Themes include, and I quote from the website again:
- Advanced technologies. The conference will review the advances in modern plant breeding technologies, emerging biotechnologies and informatics technologies and how they can be used safely and efficiently to enhance the delivery of genetic gains to farmers. Importantly, the conference will also facilitate a stocktaking of the available tools.
- Conservation of plant genetic resources for food and agriculture. The conference will be a forum for reviewing the state of knowledge of crop diversity, its conservation and availability, and its underpinning role in resilient and sustainable agri-food systems. It will further explore how the use of crop diversity may be positively influenced through a wide range of actions taking place in situ, on-farm or ex situ as part of an interdependent global system.
- Crop varietal development and adoption.
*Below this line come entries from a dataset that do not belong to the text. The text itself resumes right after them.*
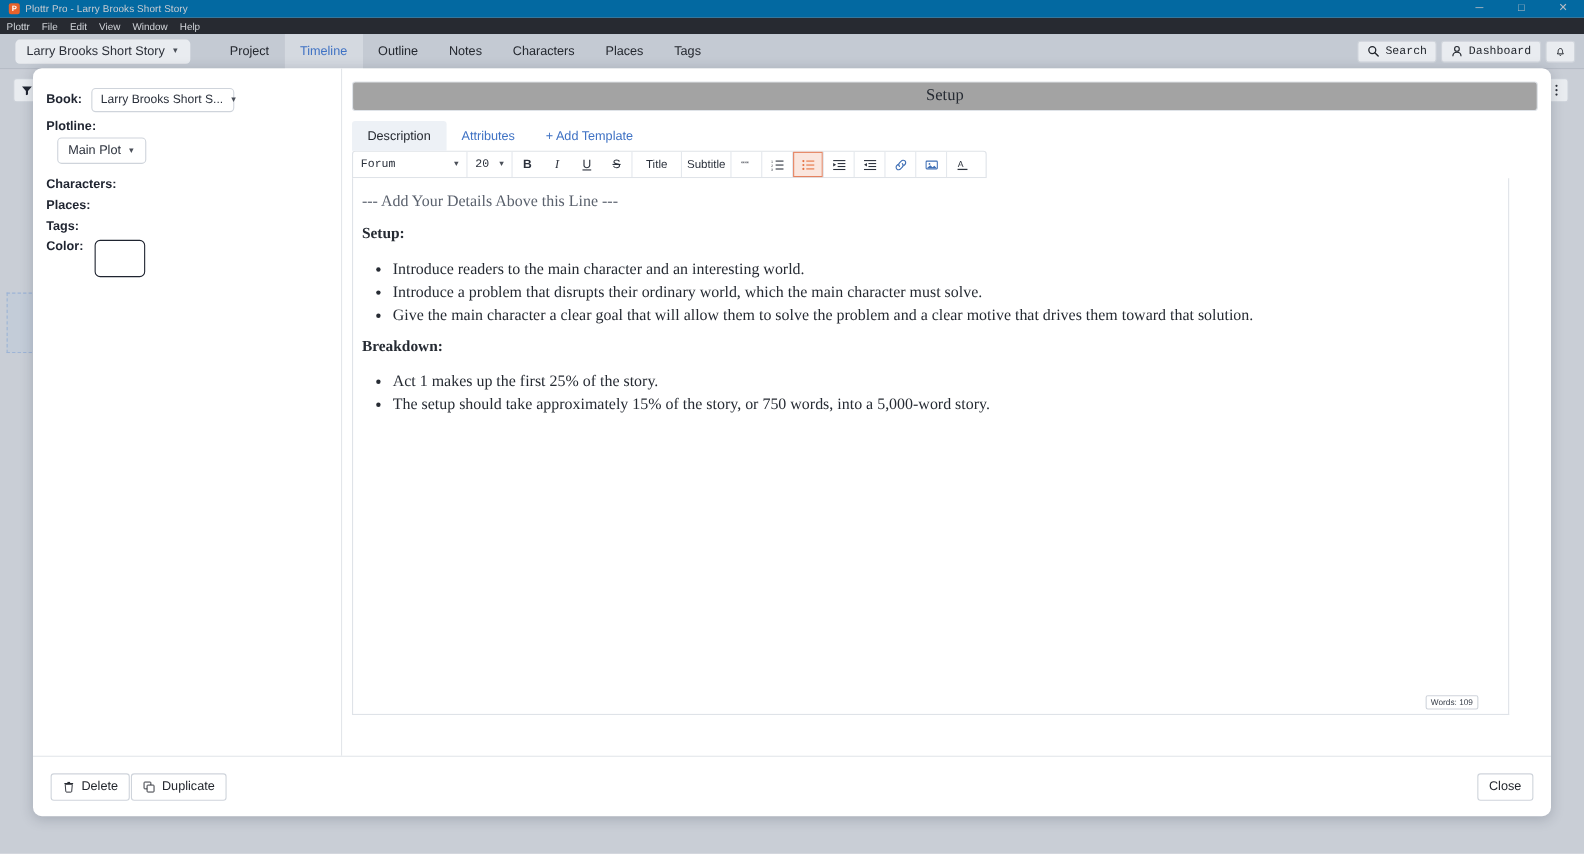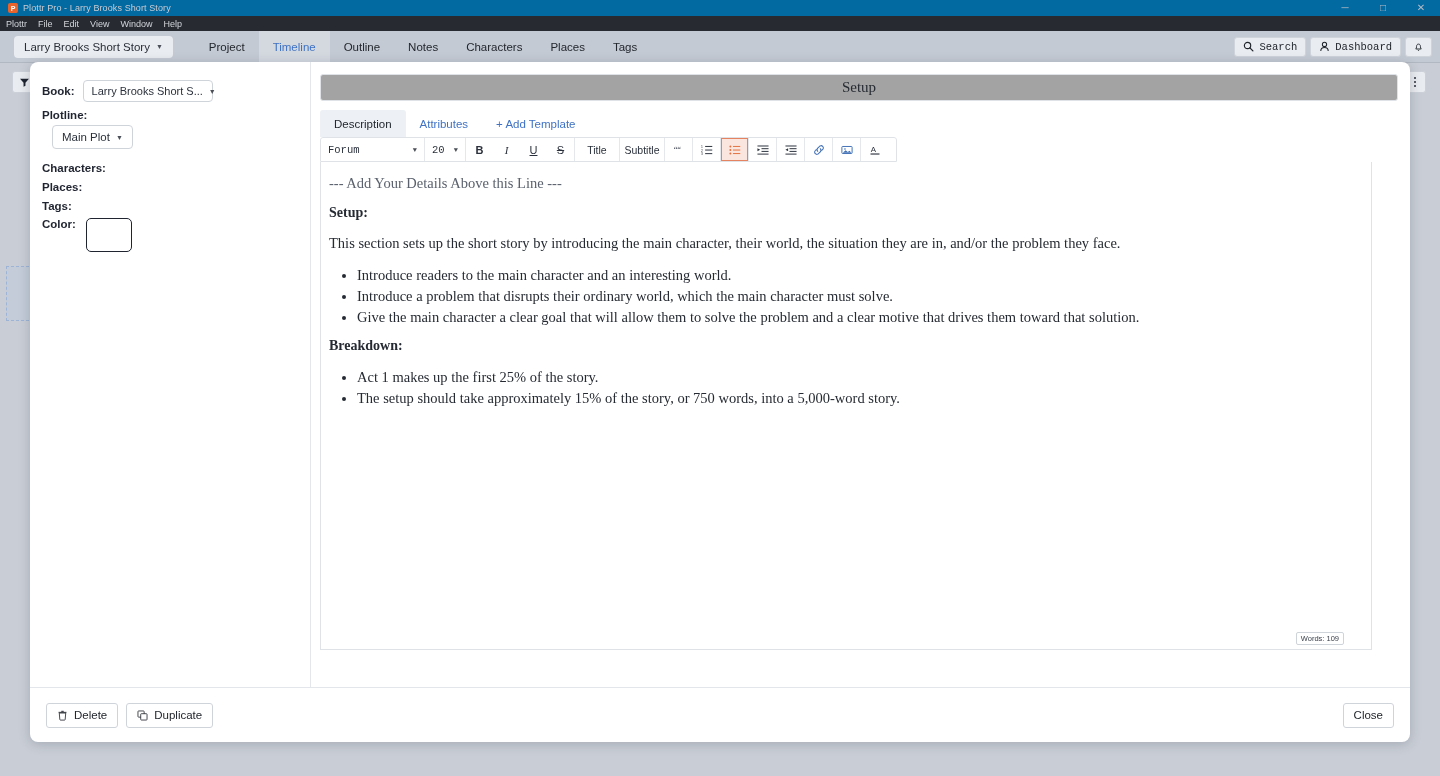"This section sets up the" p { html: <p>This section sets up the short story by introducing the main character, their world, the situation they are in, and/or the problem they face.</p> -> none }
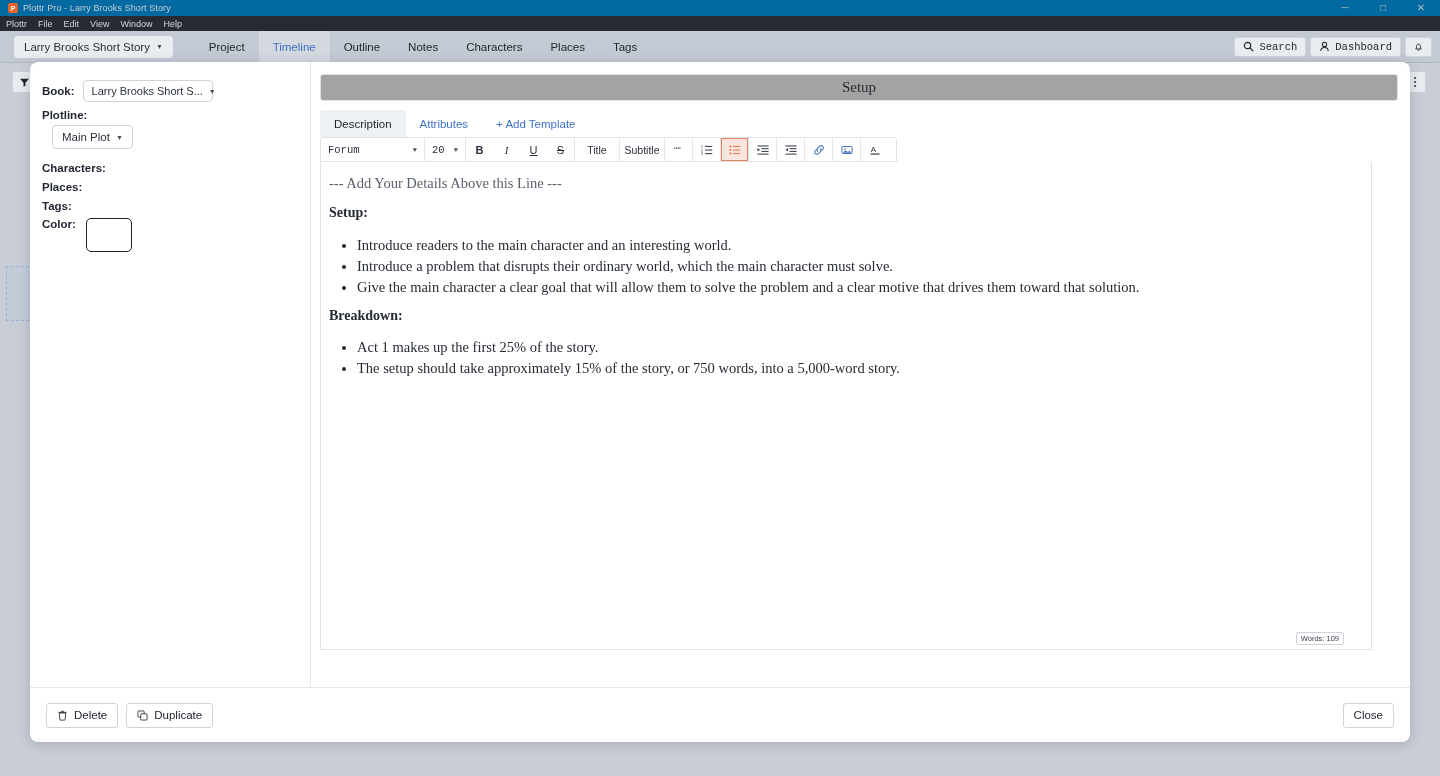"Delete" .footer-left { gap: 8px -> 1px }
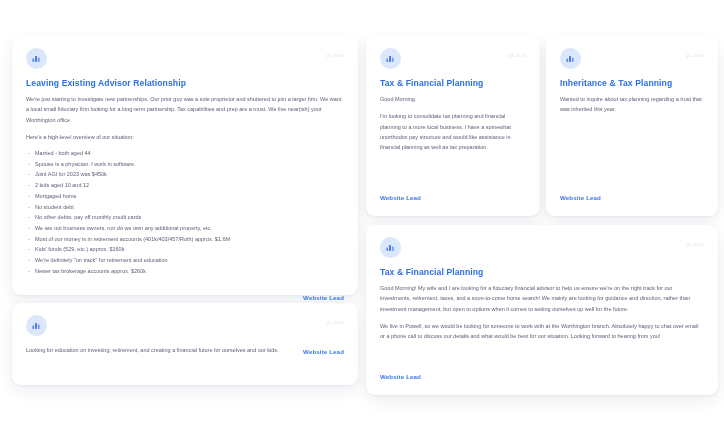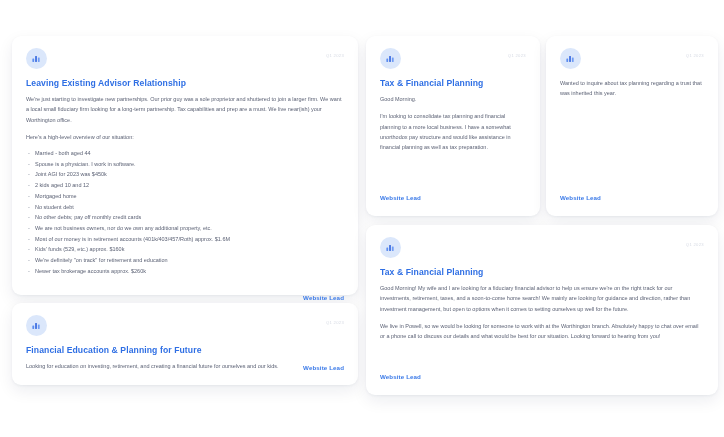"Inheritance & Tax Planning" div.title { html: none -> <div>Inheritance &amp; Tax Planning</div> }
The conference offers a unique opportunity to review select case studies to identify the drivers of success. Particular attention will be paid to the validated means for the deployment of scientific progress in nurturing environments that permit mutually beneficial partnerships amongst the multiplicity of actors.
- Seed systems. The conference will explore what has worked in transforming ineffective systems into responsive and dynamic ones that provide the solutions farmers need so that successes may be replicated. The roles of international seed trade and the requisite harmonization of legal frameworks will be explored, especially in the context of the solutions that work for the production systems of small-scale farmers.
- Policy and governance. The conference will be an opportunity to explore the enabling environment – at national, regional and global levels – for seed systems and the associated upstream domains of germplasm conservation and plant breeding.